Re: The Phoenician Scheme (Wes Anderson, 2025)

Posted: Thu Oct 23, 2025 10:05 pm
by hearthesilence
swo17 wrote: Thu Oct 23, 2025 9:50 pm Henry Sugar and Three More is an anthology feature just like French Dispatch--Netflix just broke it up for awards consideration
Oh yeah, I know, but Henry Sugar (the first one) is the standout. Not to put down the others, I've seen the whole 4-part anthology and overall it is superb.

Re: The Phoenician Scheme (Wes Anderson, 2025)

Posted: Fri Oct 24, 2025 3:00 am
by pistolwink
The Swan might be the most emotionally direct and plangent thing he's done, IMO.

Re: The Phoenician Scheme (Wes Anderson, 2025)

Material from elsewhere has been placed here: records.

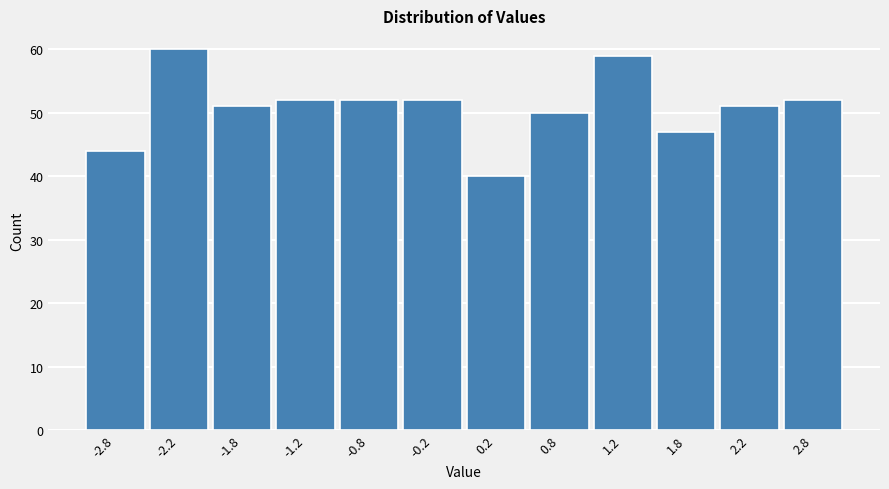

Reading left to right, transcribe this chart: for each bar, give the range it covers on the x-axis and its height. The values are not printed on the chart, so give them approximately, as read against the axis.

-3.0 to -2.5: 44
-2.5 to -2.0: 60
-2.0 to -1.5: 51
-1.5 to -1.0: 52
-1.0 to -0.5: 52
-0.5 to 0.0: 52
0.0 to 0.5: 40
0.5 to 1.0: 50
1.0 to 1.5: 59
1.5 to 2.0: 47
2.0 to 2.5: 51
2.5 to 3.0: 52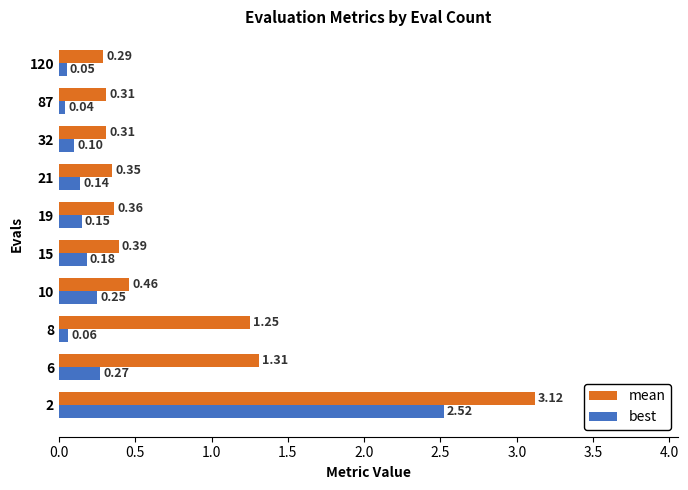

What is the difference between the maximum and minimum values in the mean series?

2.8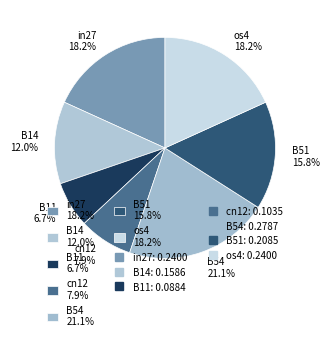

What percentage do cn12 and os4 together represent?

26.1%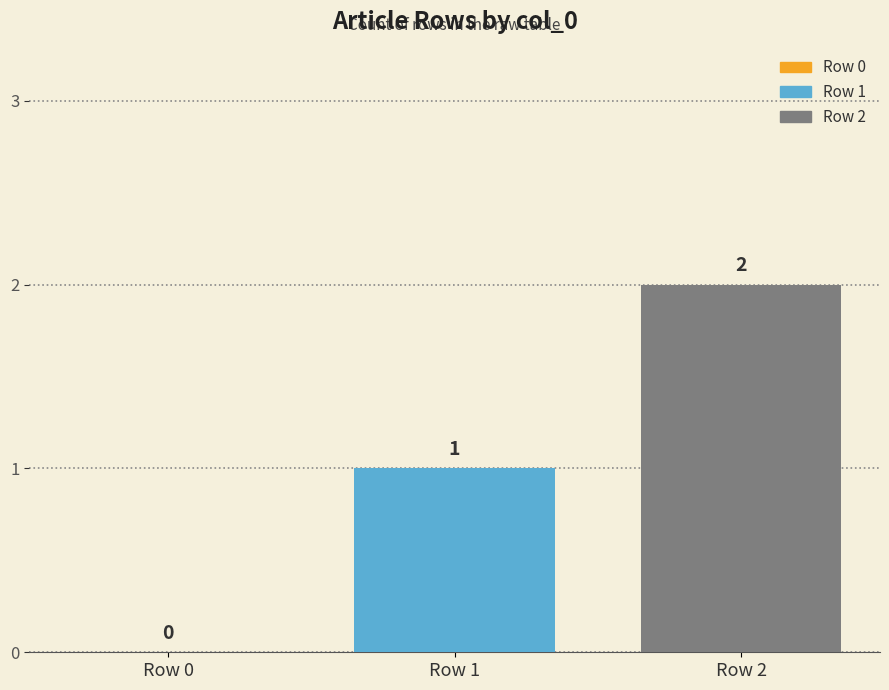

Which series has the widest spread of values?

Row 1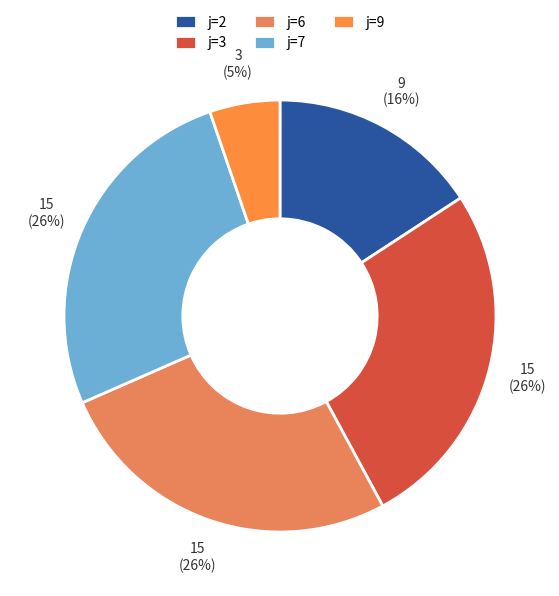

How many slices are in this pie chart?

5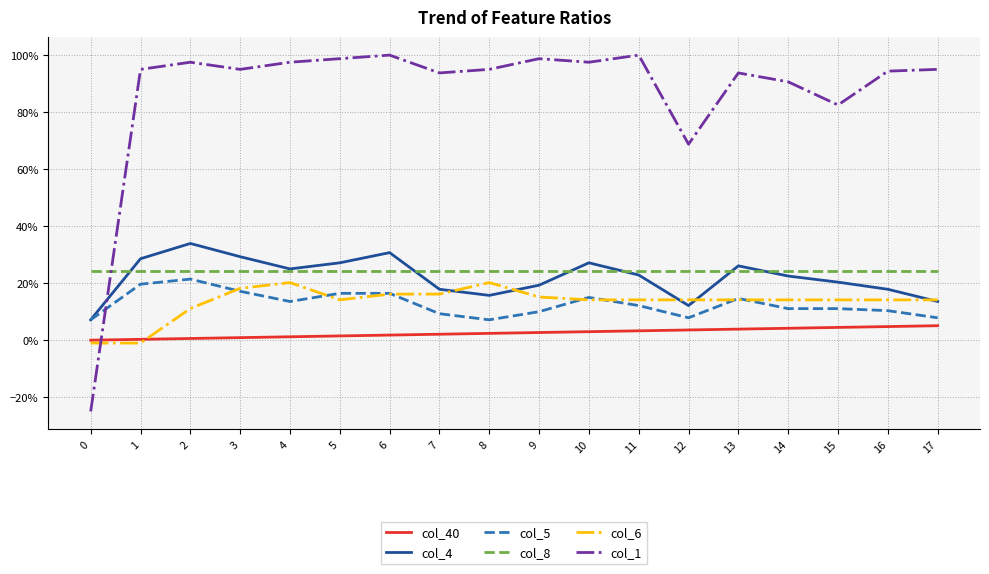

Is it true that col_40 equals 0.0 at 1?

False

Posted: Mon Nov 24, 2025 12:10 am
by therewillbeblus
Well I've completely changed my tune on this film's flaws, and I think domino's reading helps to reframe a perceived lacking into the simple joys overlooked by alternate expectations. There are also just so many clever gags practically buried in the deadpan quick-paced dialogue that I didn't catch the first few times. Stuff like the pilot drinking beer in the cockpit or the resignation of a "double" agent had me in stitches. I do think the film succeeds partially as a dramatic story of growth towards faith, too. The obscure black-and-white sequences had a more profound cumulative effect this time around - in particular, their Bunuelian qualities were so stunted and underdeveloped that there was a consequence of inscrutability mirroring the theme of one's struggle with faith amongst a lack of concrete fullness. The final b&w sequence eliminates the other heavenly characters and allows a leap of faith to occur outside of peculiar iconography, instead with a strong bond of love between its principals guiding its birth. The trajectory works as a whole, and I was softly moved by Anderson's gradual build of this symbiotic character development. The subdued approach at earning small doses of tenderness works a lot better in this period of Anderson's career than the more forceful tone he'd been shooting for lately, even if I still like those films

Re: The Phoenician Scheme (Wes Anderson, 2025)

Posted: Thu Nov 27, 2025 8:56 pm
by Persona
This is my favorite full-length Wes since Rushmore. So entertaining but also so interesting in its play on the camel through the eye of the needle themes. I found myself greatly moved by it.

I also adored the Dahl shorts but basically put this on par with those.